O presidente Lula afirmou que o acordo de livre comércio entre Mercosul e União Europeia, tratado que pode criar a maior zona de comércio do mundo, deve ser assinado em 20 de dezembro, durante a Cúpula de Líderes do bloco sul-americano, marcada para Foz do Iguaçu. A confirmação foi dada neste domingo (23), em entrevista à imprensa em Joanesburgo, na África do Sul, após a reunião do G20.
Ao lado de Brasil, Argentina, Paraguai e Uruguai, a União Europeia concluiu as negociações do acordo no fim do ano passado, após um processo iniciado há 25 anos. O pacote será dividido em dois instrumentos: um texto econômico-comercial, de vigência provisória, e um acordo mais amplo, sujeito à ratificação dos parlamentos nacionais.
Segundo Lula, o entendimento envolve “722 milhões de pessoas e cerca de US$ 22 trilhões em PIB”, o que, na avaliação do governo, torna o tratado o maior arranjo comercial já firmado entre blocos. O presidente afirmou que, após a assinatura, ainda haverá etapas políticas e técnicas até que os países passem a usufruir plenamente das regras pactuadas.
DIPLOMACIA
A assinatura deve acontecer em Foz do Iguaçu, conforme indicou Lula. A data coincide com o encontro dos chefes de Estado do Mercosul, que encerra o semestre em que o Brasil ocupa a presidência rotativa do bloco.
Caso a assinatura se concretize na tríplice-fronteira, Foz do Iguaçu retomará um papel central nos processos de integração sul-americana, posição que marcou momentos decisivos da diplomacia regional ao longo do século XX.

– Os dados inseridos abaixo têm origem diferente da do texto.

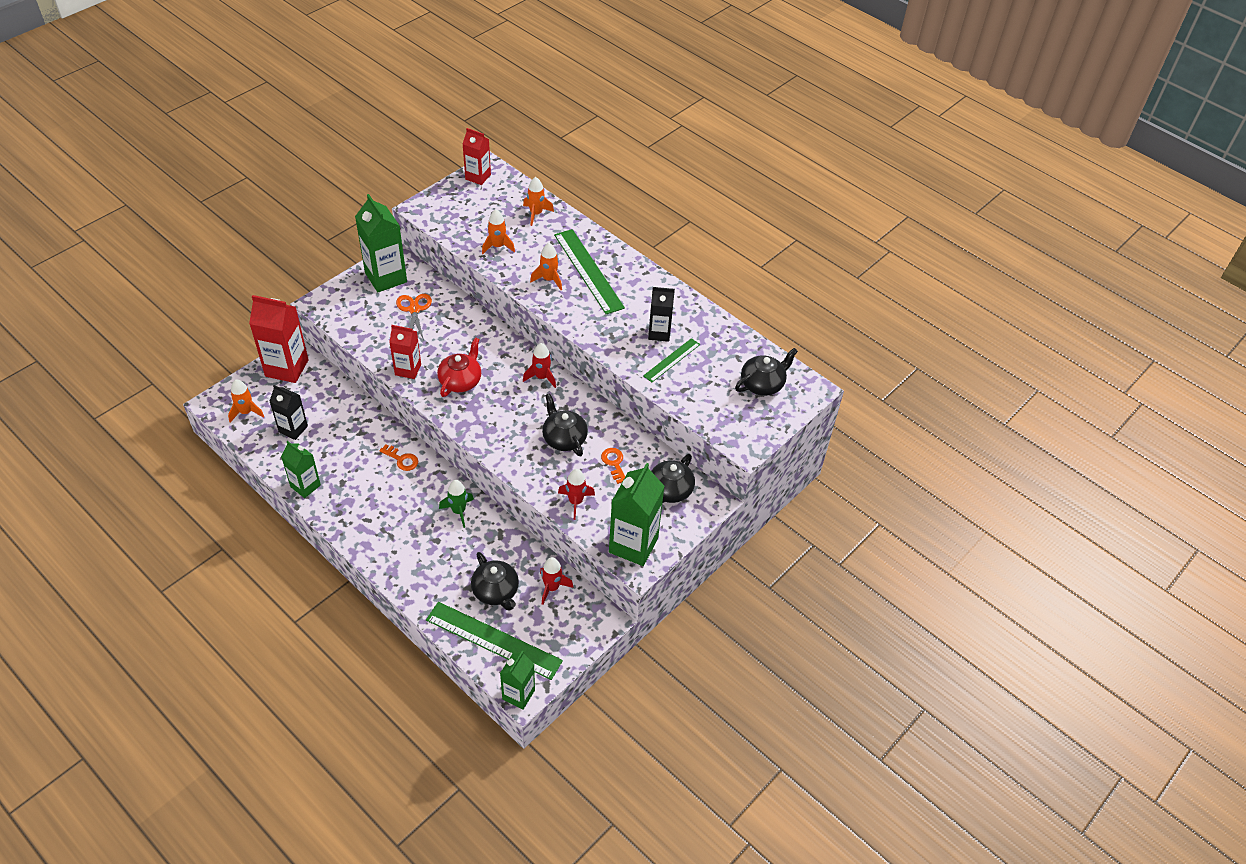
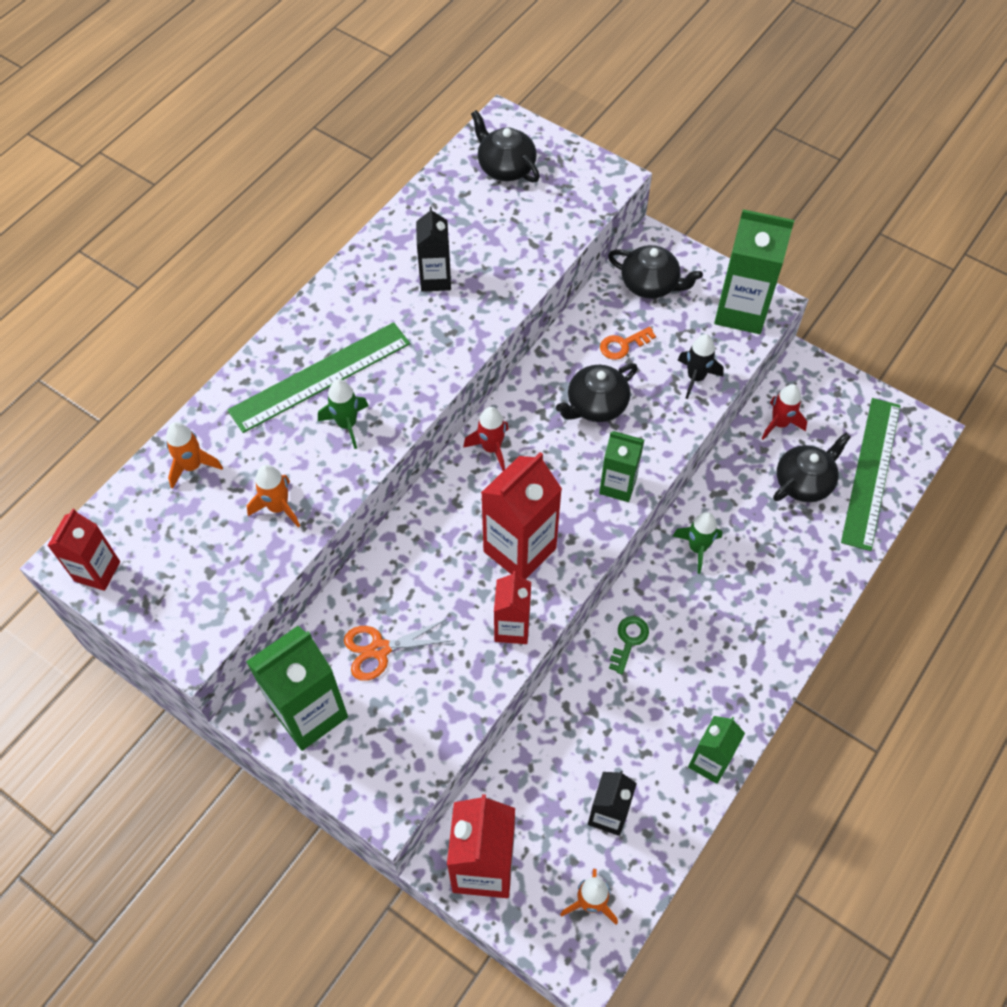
camera: 95 degrees left, 10 degrees up
(402, 459) = (629, 640): orange key -> green key
(461, 381) = (519, 550): red teapot -> red carton
(518, 694) = (930, 434): green carton -> green carton (618, 485)
(549, 279) = (347, 424): orange rocket -> green rocket
(575, 502) = (695, 377): red rocket -> black rocket
(672, 360) = (484, 261): green ruler -> none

Em 1966, o município sediou a assinatura da Ata do Iguaçu, que estabeleceu as bases técnicas e políticas para o aproveitamento hidrelétrico conjunto do Rio Paraná, marco inicial da cooperação que décadas depois resultaria na Itaipu Binacional, símbolo da capacidade de articulação entre Brasil e Paraguai.
Quase vinte anos mais tarde, em 1985, Foz voltou a servir de ponte entre governos ao receber os presidentes José Sarney e Raúl Alfonsín para a assinatura da Ata de Foz do Iguaçu. O documento inaugurou uma nova etapa de aproximação entre Brasil e Argentina, então recém-saídos de regimes autoritários, e deu origem ao processo de integração que culminaria na criação do Mercosul em 1991.